Lucie fit ce qu'il lui disait et s'arrêta plusieurs instants sur la dernière page. Elle regarda Legrand, puis Caïn. Quand elle retourna les pages vers eux, tous purent lire en lettres capitales : FREDERIC CAÏN. Cela parut tous leur faire de l'effet, sauf au principal concerné qui déclara avec nonchalance.


  • Oui merci, je m'étais reconnu. Qui qu'elle soit, Alice ne m'avait donc pas dans son cœur.
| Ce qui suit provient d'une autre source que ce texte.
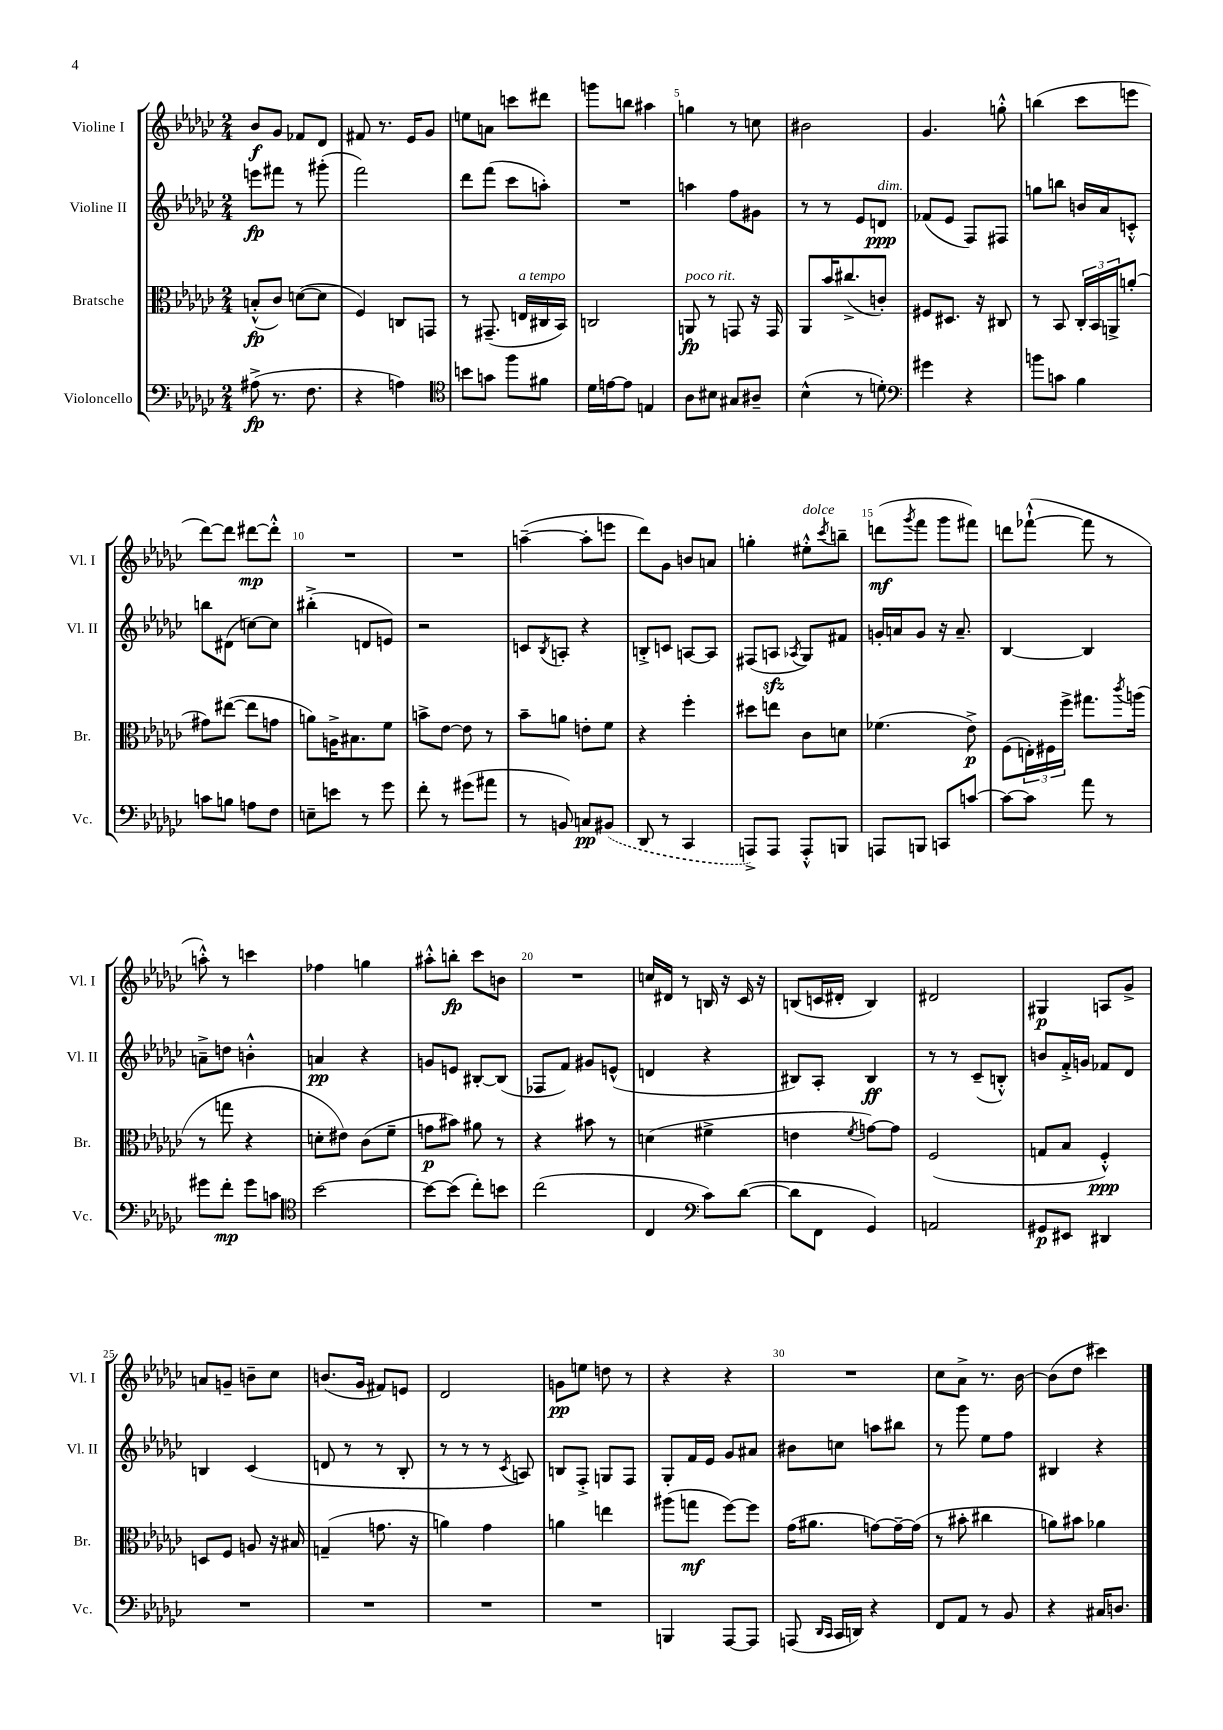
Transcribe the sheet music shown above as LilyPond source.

Elle vient à Marseille, sûrement pour me faire tomber mais au lieu de ça, c'est elle qui se fait tirer dessus. Étrange. Delambre passez-moi le carnet.
  • Pourquoi ?
  • Il pourrait nous être utile de savoir si Alice avait un ou plusieurs informateurs et, si possible de savoir qui ils sont. Cela nous aidera peut-être à comprendre pourquoi elle ne s'est mis en mouvement que récemment alors que tout ce qu'elle a pu trouver doit être vieux d'au moins 10 ans.
  • Cette histoire ne vous inquiète pas plus que cela ?, s'enquit Borel.
  • Pour l'instant mon seul soucis c'est que j'ai une victime entre la vie et la mort et que je ne sais pas qui elle est, pourquoi on a voulu la tuer et qui, répliqua Caïn en prenant le carnet. Vous finissez de me fouiller tout ça et je veux un rapport complet cette après-midi.


Avant que l'un de ses lieutenants n'ait pu répondre quoi que ce soit, Caïn était sorti. Lucie le suivit de loin jusqu'à sa voiture avant de s'installer à ses côtés. Il ne lui accorda pas un regard pas un regard. Il feuilletait les pages, s'arrêtant ça et là pour en lire quelques lignes. Finalement il parvint lui aussi jusqu'à la dernière page, là où son nom était inscrit en toutes lettres.


  • Fred, ça va ?
  • Pourquoi ça n'irait pas ? Quel que soit ce qu'elle me voulait, je n'apprendrais rien de nouveau tant qu'elle ne sera pas réveillée. Pour l'instant je ne crains rien et puis c'est toi qui t'es épris de notre petite Alice sans même la connaître.


Delambre fut presque embarrassée de sa remarque et de ce qu'il insinuait mais elle connaissait Caïn depuis trop longtemps pour le laisser mettre un point final à leur conversation par la gêne.


  • Avec ce qu'elle a sur toi, elle pourrait te faire définitivement tomber une fois réveillée.
  • Et je devrais lui en vouloir ?
  • Les intérêts personnels pourraient desservir ton investissement dans l'enquête.
  • Alice est une victime comme les autres et puis si elle voulait me mettre en faute pour ce que j'ai fait par le passé … elle aurait totalement raison.